→ **Exercise**
Omit images. Retype all entries verbatim.
### Source information ###
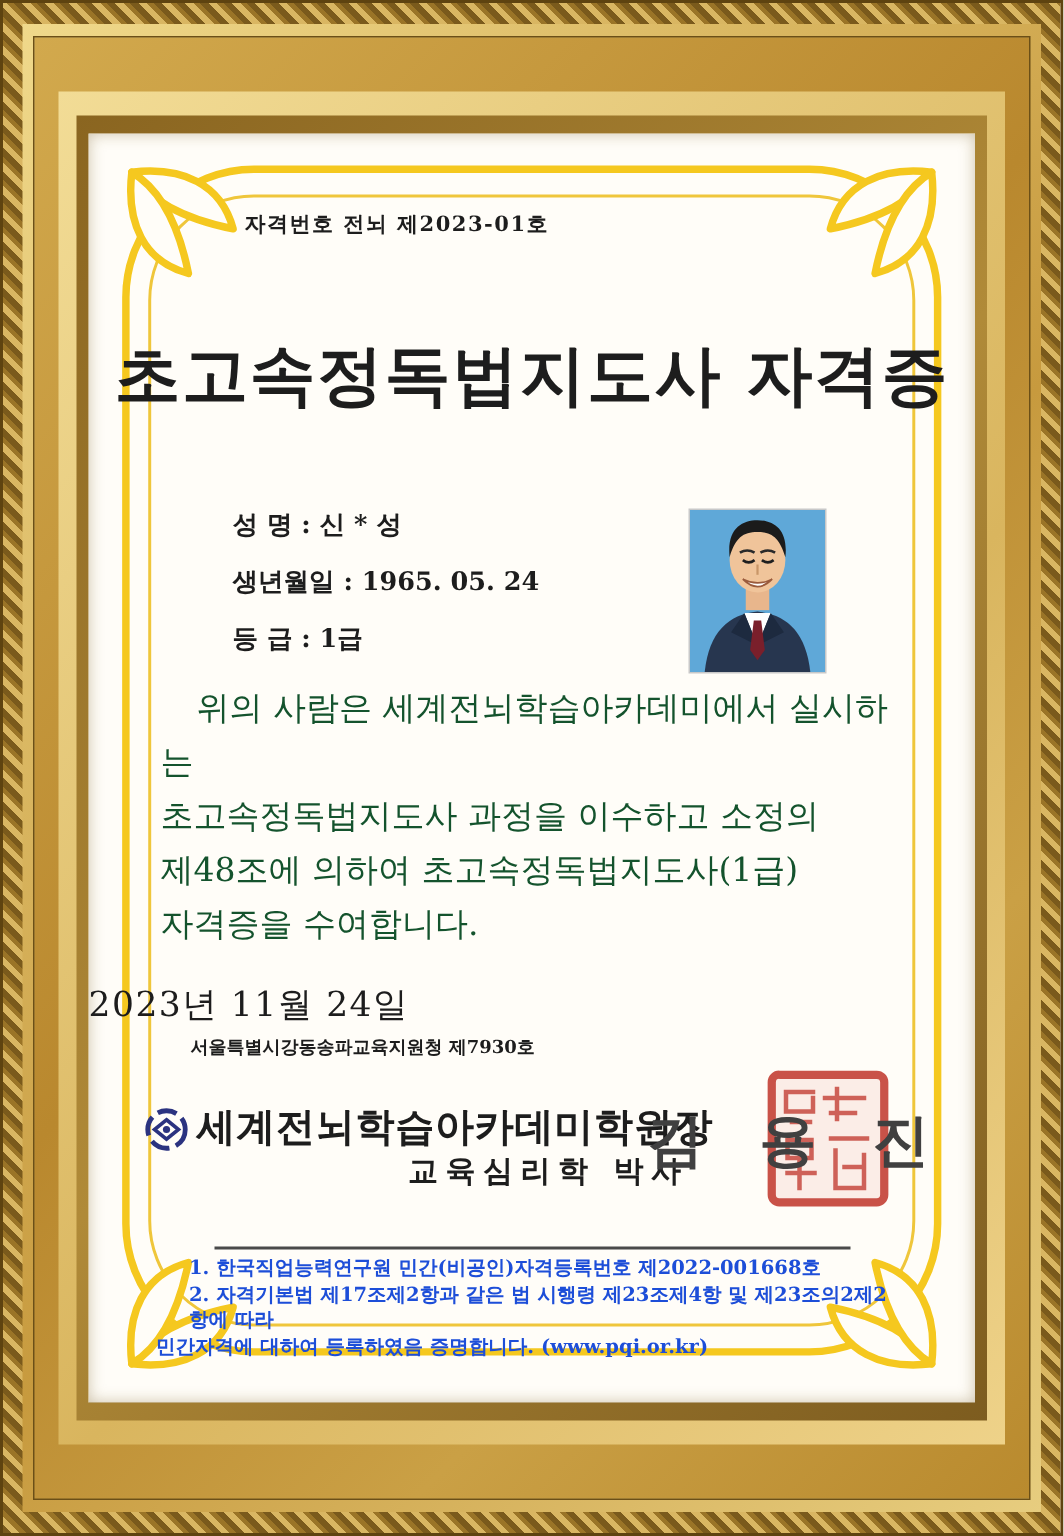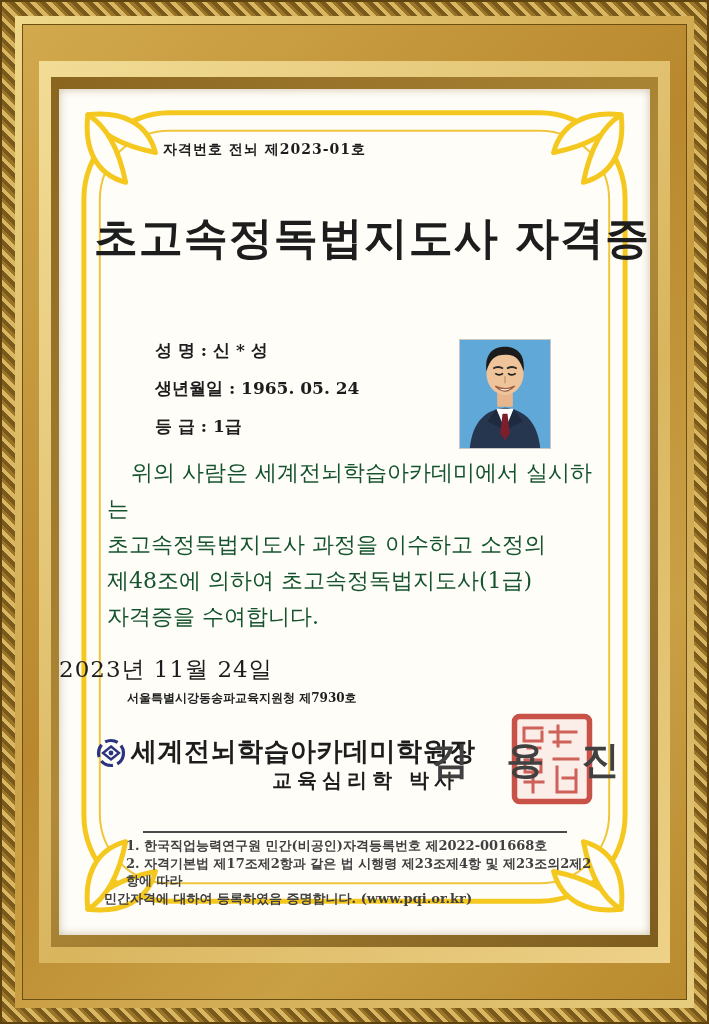--- a/index.html
+++ b/index.html
@@ -29,7 +29,7 @@
 
   .cert-number { left:104px; top:52px; font-size:14px; font-weight:700; letter-spacing:1px; }
 
-  .title { left:0; top:120px; width:100%; text-align:right;
+  .title { left:0; top:132px; width:100%; text-align:center;
            font-size:44px; font-weight:700; letter-spacing:1px; }
 
   .holder { left:96px; top:242px; font-size:17px; font-weight:700; line-height:38px; }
###
→ **Reply**
--- a/index.html
+++ b/index.html
@@ -29,7 +29,7 @@
 
   .cert-number { left:104px; top:52px; font-size:14px; font-weight:700; letter-spacing:1px; }
 
-  .title { left:0; top:120px; width:100%; text-align:right;
+  .title { left:0; top:132px; width:100%; text-align:center;
            font-size:44px; font-weight:700; letter-spacing:1px; }
 
   .holder { left:96px; top:242px; font-size:17px; font-weight:700; line-height:38px; }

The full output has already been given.